Exemplos de espíritos que atingiram momentos de êxtase são Paulo de Tarso, que foi arrebatado a região que denominou terceiro céu, e que podemos entender como uma ultra-dimensão da consciência, onde a paz e a liberdade de pensamento lhe conferiram uma provável vontade de lá permanecer.
"Importa que me glorie? Na verdade, não convém! Passarei, entretanto, às visões e revelações do Senhor. Conheço um homem em Cristo que há catorze anos foi arrebatado até o terceiro céu. Se foi no corpo, não sei. Se fora do corpo, também não sei; Deus o sabe.
E sei que esse homem - se no corpo ou se fora do corpo, não sei; Deus o sabe - foi arrebatado ao paraíso e lá ouviu palavras inefáveis, que não é permitido a um homem repetir." II Cor 12:1-4
E foi assim, que ele só retornou à nossa dimensão da realidade, sentindo a pressão da dor física, dor essa que ele no sétimo versículo do mesmo capítulo acima, define como um bofetão do mal. "
"Demais, para que a grandeza das revelações não me levasse ao orgulho, foi-me dado um espinho na carne, um anjo de Satanás para me esbofetear e me livrar do perigo da vaidade.
Paulo, o grande apóstolo dos Gentios, temeu a possibilidade de que a exaltação da glória do arrebatamento psíquico lhe levasse a uma queda moral.
Outros exemplos, podemos citar de Mediunidade dos Santos, de Clóvis Tavares, que descreve os êxtases de S. Teresa d´Avilla, de S. João da Cruz, de S. Pedro de Alcântara, de Dom Bosco, S. Francisco e outros.
Há que citar também as personalidades do século XX que não foram espíritas, mas que divisaram através de mediunidades próprias, êxtases místicos com revelações sempre renovadoras para nossas almas.
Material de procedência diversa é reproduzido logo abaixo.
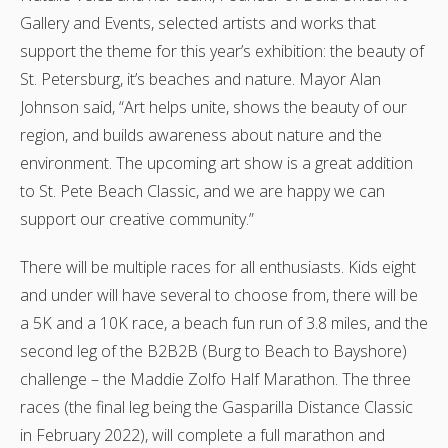
Gallery and Events, selected artists and works that
support the theme for this year’s exhibition: the beauty of
St. Petersburg, it’s beaches and nature. Mayor Alan
Johnson said, “Art helps unite, shows the beauty of our
region, and builds awareness about nature and the
environment. The upcoming art show is a great addition
to St. Pete Beach Classic, and we are happy we can
support our creative community.”
There will be multiple races for all enthusiasts. Kids eight
and under will have several to choose from, there will be
a 5K and a 10K race, a beach fun run of 3.8 miles, and the
second leg of the B2B2B (Burg to Beach to Bayshore)
challenge – the Maddie Zolfo Half Marathon. The three
races (the final leg being the Gasparilla Distance Classic
in February 2022), will complete a full marathon and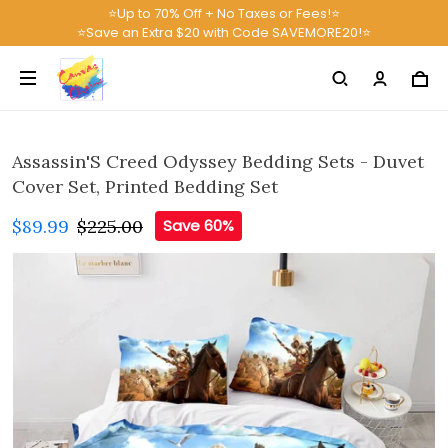
⭐Up to 70% Off + No Taxes or Fees!⭐
⭐Save an Extra $20 with Code SAVEMORE20!⭐
Assassin'S Creed Odyssey Bedding Sets - Duvet
Cover Set, Printed Bedding Set
$89.99
$225.00
Save 60%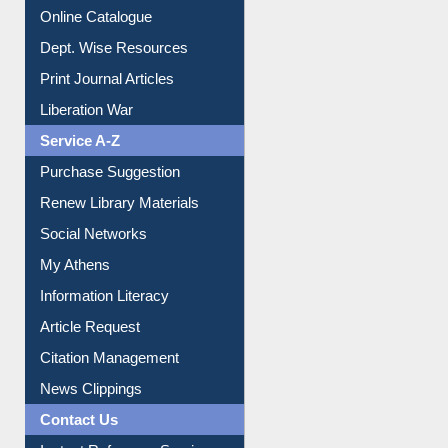
Online Catalogue
Dept. Wise Resources
Print Journal Articles
Liberation War
Service A-Z
Purchase Suggestion
Renew Library Materials
Social Networks
My Athens
Information Literacy
Article Request
Citation Management
News Clippings
Contact Us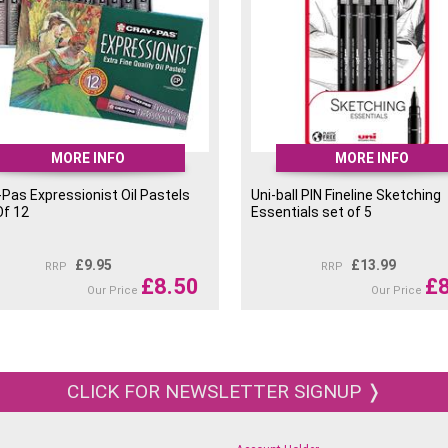
MORE INFO
MORE INFO
-Pas Expressionist Oil Pastels
Uni-ball PIN Fineline Sketching
Of 12
Essentials set of 5
£
9.95
£
13.99
RRP
RRP
£
8.50
£
Our Price
Our Price
CLICK FOR NEWSLETTER SIGNUP ❭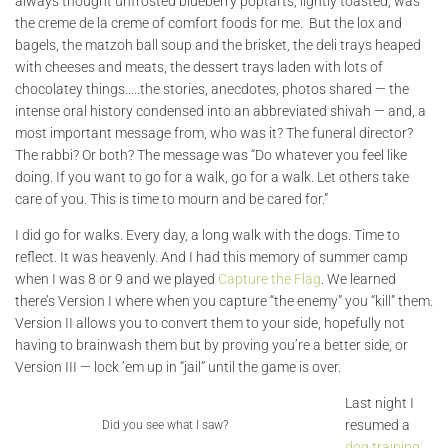
always thought unfrosted blueberry poptarts, lightly toasted, was
the creme de la creme of comfort foods for me. But the lox and
bagels, the matzoh ball soup and the brisket, the deli trays heaped
with cheeses and meats, the dessert trays laden with lots of
chocolatey things…..the stories, anecdotes, photos shared — the
intense oral history condensed into an abbreviated shivah — and, a
most important message from, who was it? The funeral director?
The rabbi? Or both? The message was “Do whatever you feel like
doing. If you want to go for a walk, go for a walk. Let others take
care of you. This is time to mourn and be cared for.”
I did go for walks. Every day, a long walk with the dogs. Time to
reflect. It was heavenly. And I had this memory of summer camp
when I was 8 or 9 and we played
Capture the Flag
. We learned
there’s Version I where when you capture “the enemy” you “kill” them.
Version II allows you to convert them to your side, hopefully not
having to brainwash them but by proving you’re a better side, or
Version III — lock ’em up in “jail” until the game is over.
Last night I
resumed a
Did you see what I saw?
dog training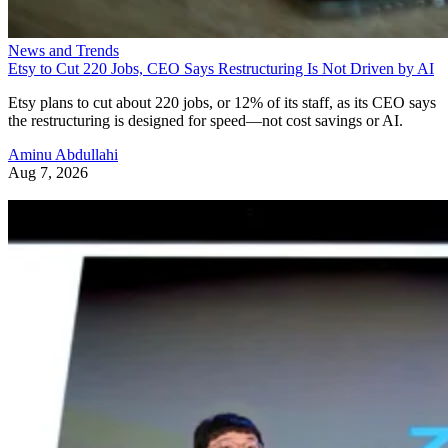
News and Trends
Etsy to Cut 220 Jobs, CEO Says Restructuring Is Not Driven by AI
Etsy plans to cut about 220 jobs, or 12% of its staff, as its CEO says
the restructuring is designed for speed—not cost savings or AI.
Aminu Abdullahi
Aug 7, 2026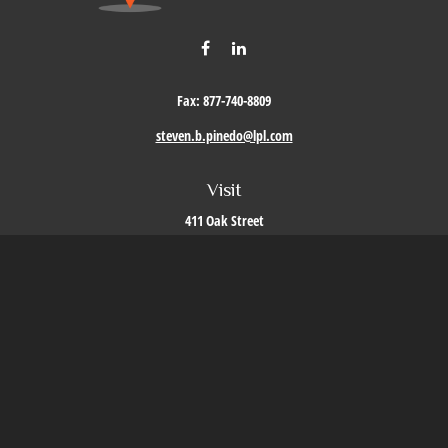
Fax:
877-740-8809
steven.b.pinedo@lpl.com
Visit
411 Oak Street
Roseville,
CA
95678
Connect
Office:
209-579-9992
LPL
Financial Form CRS
Check the background of your financial professional on FINRA's
BrokerCheck
.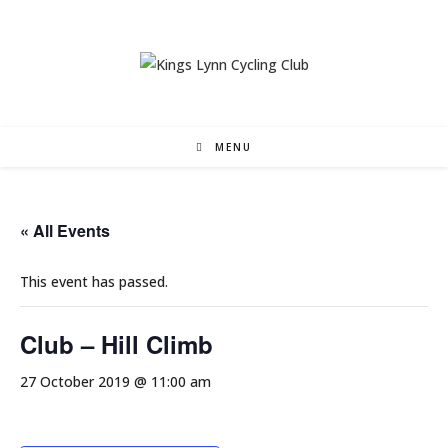
Skip
to
content
MENU
« All Events
This event has passed.
Club – Hill Climb
27 October 2019 @ 11:00 am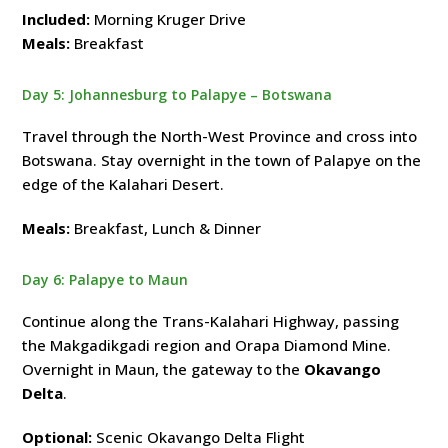
Included:
Morning Kruger Drive
Meals:
Breakfast
Day 5: Johannesburg to Palapye – Botswana
Travel through the North-West Province and cross into
Botswana. Stay overnight in the town of Palapye on the
edge of the Kalahari Desert.
Meals:
Breakfast, Lunch & Dinner
Day 6: Palapye to Maun
Continue along the Trans-Kalahari Highway, passing
the Makgadikgadi region and Orapa Diamond Mine.
Overnight in Maun, the gateway to the
Okavango
Delta
.
Optional:
Scenic Okavango Delta Flight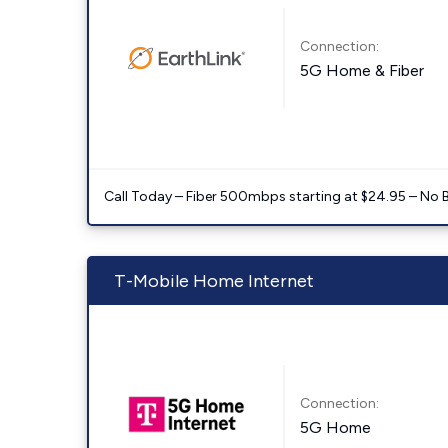
Connection:
5G Home & Fiber
Call Today – Fiber 500mbps starting at $24.95 – No 
T-Mobile Home Internet
Connection:
5G Home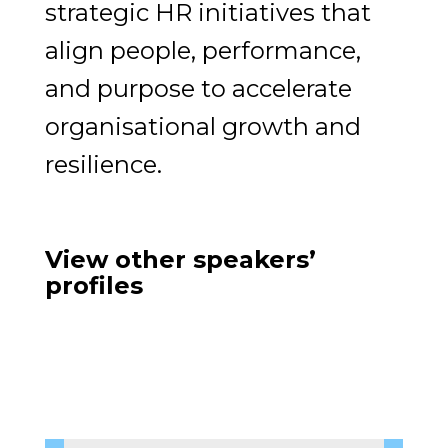
strategic HR initiatives that
align people, performance,
and purpose to accelerate
organisational growth and
resilience.
View other speakers’
profiles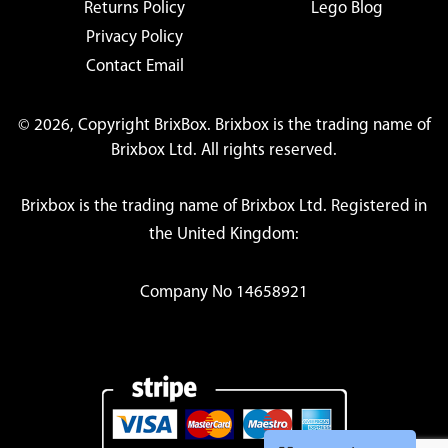
Returns Policy
Lego Blog
Privacy Policy
Contact Email
© 2026, Copyright BrixBox. Brixbox is the trading name of
Brixbox Ltd. All rights reserved.
Brixbox is the trading name of Brixbox Ltd. Registered in
the United Kingdom:
Company No 14658921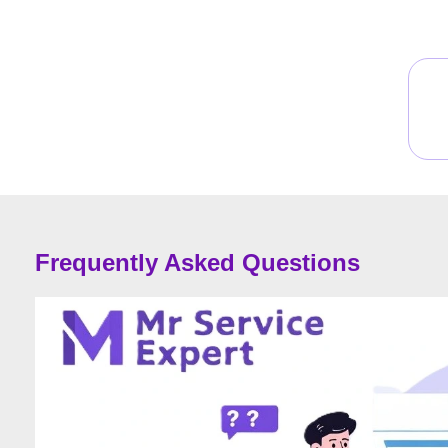
Frequently Asked Questions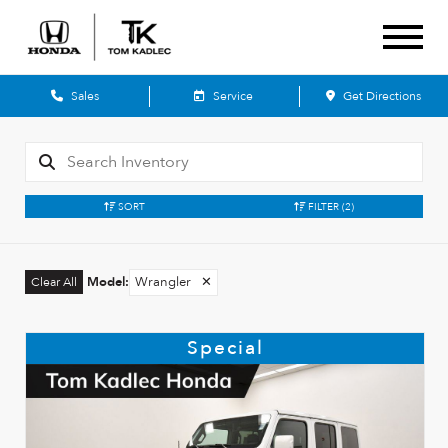
Sales
Service
Get Directions
SORT
FILTER
(2)
Model
:
Wrangler
✕
Clear All
Special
Foram Edgar Cayce, nos Estados Unidos e Pietro Ubaldi, na Itália e no Brasil Este último, explica no formidável As Noúres, a técnica de sintonia com a correntes de pensamento situadas nas regiões que ele denominou ultrafânicas.
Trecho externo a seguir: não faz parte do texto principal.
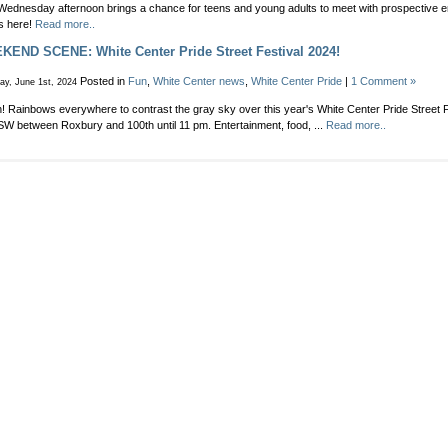
Unincorpo
Wednesday afternoon brings a chance for teens and young adults to meet with prospective 
You
Area
ls here!
Read more..
job-
Council
seek
END SCENE: White Center Pride Street Festival 2024!
meeting
in
before
your
Posted in
Fun
,
White Center news
,
White Center Pride
|
1 Comment »
ay, June 1st, 2024
summer
hous
break
Pea
on! Rainbows everywhere to contrast the gray sky over this year's White Center Pride Street 
N
SW between Roxbury and 100th until 11 pm. Entertainment, food, ...
Read more..
The
Hoo
job
fair
in
Whit
Cent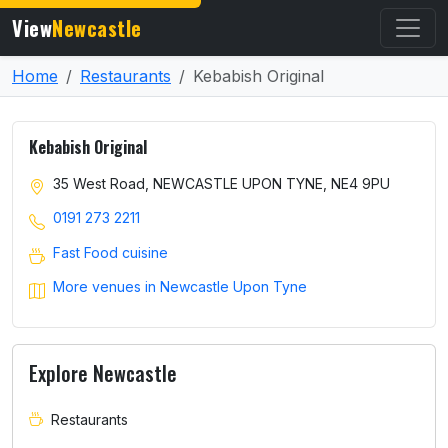
View
Newcastle
Home
Restaurants
Kebabish Original
Kebabish Original
35 West Road, NEWCASTLE UPON TYNE, NE4 9PU
0191 273 2211
Fast Food cuisine
More venues in Newcastle Upon Tyne
Explore Newcastle
Restaurants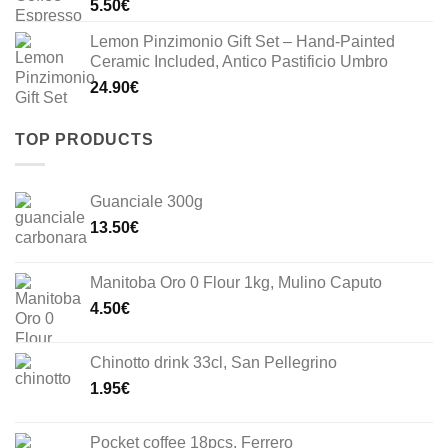
5.50
€
Lemon Pinzimonio Gift Set – Hand-Painted
Ceramic Included, Antico Pastificio Umbro
24.90
€
TOP PRODUCTS
Guanciale 300g
13.50
€
Manitoba Oro 0 Flour 1kg, Mulino Caputo
4.50
€
Chinotto drink 33cl, San Pellegrino
1.95
€
Pocket coffee 18pcs, Ferrero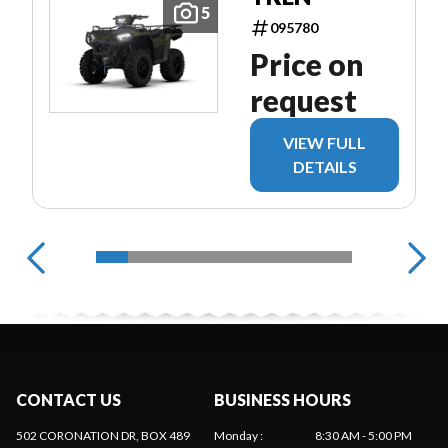
5
095780
Price on
request
VIEW FULL
DETAILS
CONTACT US
BUSINESS HOURS
502 CORONATION DR, BOX 489
Monday
:
8:30 AM - 5:00 PM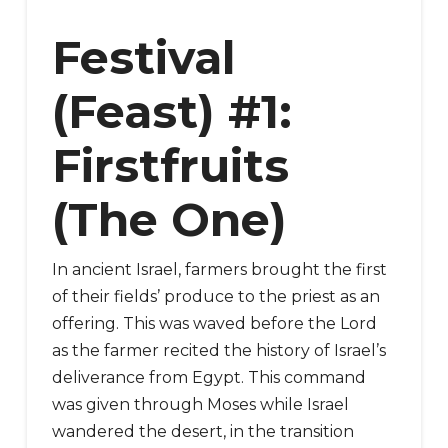
Festival
(Feast) #1:
Firstfruits
(The One)
In ancient Israel, farmers brought the first
of their fields’ produce to the priest as an
offering. This was waved before the Lord
as the farmer recited the history of Israel’s
deliverance from Egypt. This command
was given through Moses while Israel
wandered the desert, in the transition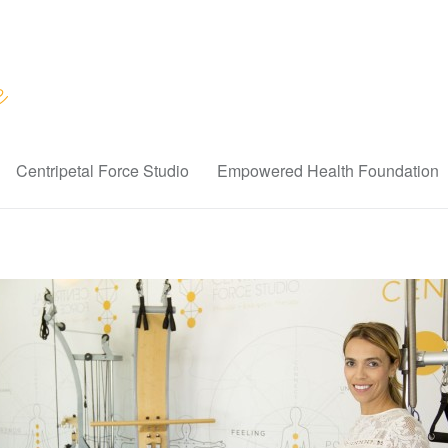
Centripetal Force Studio
Empowered Health Foundation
Kardec nos informa que o extático corre riscos.
Se se deixasse o extático entregue a si mesmo, poderia sua alma abandonar definitivamente o corpo?
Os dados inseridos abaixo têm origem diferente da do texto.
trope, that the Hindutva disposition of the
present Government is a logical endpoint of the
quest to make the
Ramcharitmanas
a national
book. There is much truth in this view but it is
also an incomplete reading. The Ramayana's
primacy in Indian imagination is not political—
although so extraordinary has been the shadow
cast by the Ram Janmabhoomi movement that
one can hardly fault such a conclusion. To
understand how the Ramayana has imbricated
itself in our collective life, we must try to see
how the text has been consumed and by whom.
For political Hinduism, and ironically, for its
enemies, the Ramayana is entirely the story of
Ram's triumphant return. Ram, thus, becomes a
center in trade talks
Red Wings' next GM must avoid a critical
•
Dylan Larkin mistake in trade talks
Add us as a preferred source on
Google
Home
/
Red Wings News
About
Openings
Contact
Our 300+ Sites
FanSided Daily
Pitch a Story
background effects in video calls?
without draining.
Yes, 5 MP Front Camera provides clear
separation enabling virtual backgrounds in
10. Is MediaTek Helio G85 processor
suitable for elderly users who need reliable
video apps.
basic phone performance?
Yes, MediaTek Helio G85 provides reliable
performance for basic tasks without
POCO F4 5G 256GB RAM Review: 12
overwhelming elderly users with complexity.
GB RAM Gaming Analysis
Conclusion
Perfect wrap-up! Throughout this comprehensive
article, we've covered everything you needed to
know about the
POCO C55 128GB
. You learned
"Perfeitamente, poderia morrer. Por isso é que preciso se torna chamá-lo a voltar, apelando para tudo o que o prende a este mundo, fazendo-lhe sobretudo compreender que a maneira mais certa de não ficar lá, onde vê que seria feliz, consistiria em partir a cadeia que o tem preso ao
planeta terreno." L.E. 442
A condição espiritual é periclitante. Encontra-se numa faixa de vibração muito próxima da libertação total da alma e a sensação é prazerosa. é sensação de total mergulho na paz, o que os orientais denominam Samadhi.
Ademais do risco de vida, o extático corre o risco da fascinação, pois o seu retorno à nossa realidade física pode ser transtornado por espíritos obsessores que visam produzir ruído espiritual enganoso na revelação.
Pretendendo que lhe é dado ver coisas que evidentemente são produto de uma imaginação que as crenças e prejuízos terrestres impressionaram, não será justo concluir-se que nem tudo o que o extático vê é real?
"O que o extático vê é real para ele. Mas, como seu Espírito se conserva sempre debaixo da influência das idéias terrenas, pode acontecer que veja a seu modo, ou melhor, que exprima o que vê numa linguagem moldada pelos preconceitos e idéias de que se acha imbuído, ou, então, pelos
vossos preconceitos e idéias, a fim de ser mais bem compreendido. Neste sentido, principalmente, é que lhe sucede errar." LE 443
Que confiança se pode depositar nas revelações dos extáticos?
"O extático está sujeito a enganar-se muito freqüentemente, sobretudo quando pretende penetrar no que deva continuar a ser mistério para o homem, porque, então, se deixa levar pela corrente das suas próprias idéias, ou se torna joguete de Espíritos mistificadores, que se aproveitam da sua exaltação para fasciná-lo." LE 444
Assim, o fenômeno do Êxtase é um dos mais complexos já produzidos na fenomenologia psíquica e que é próprio de almas sensibilizadas pelo sofrimento, pelo amor e curtidas com muita humildade e coragem.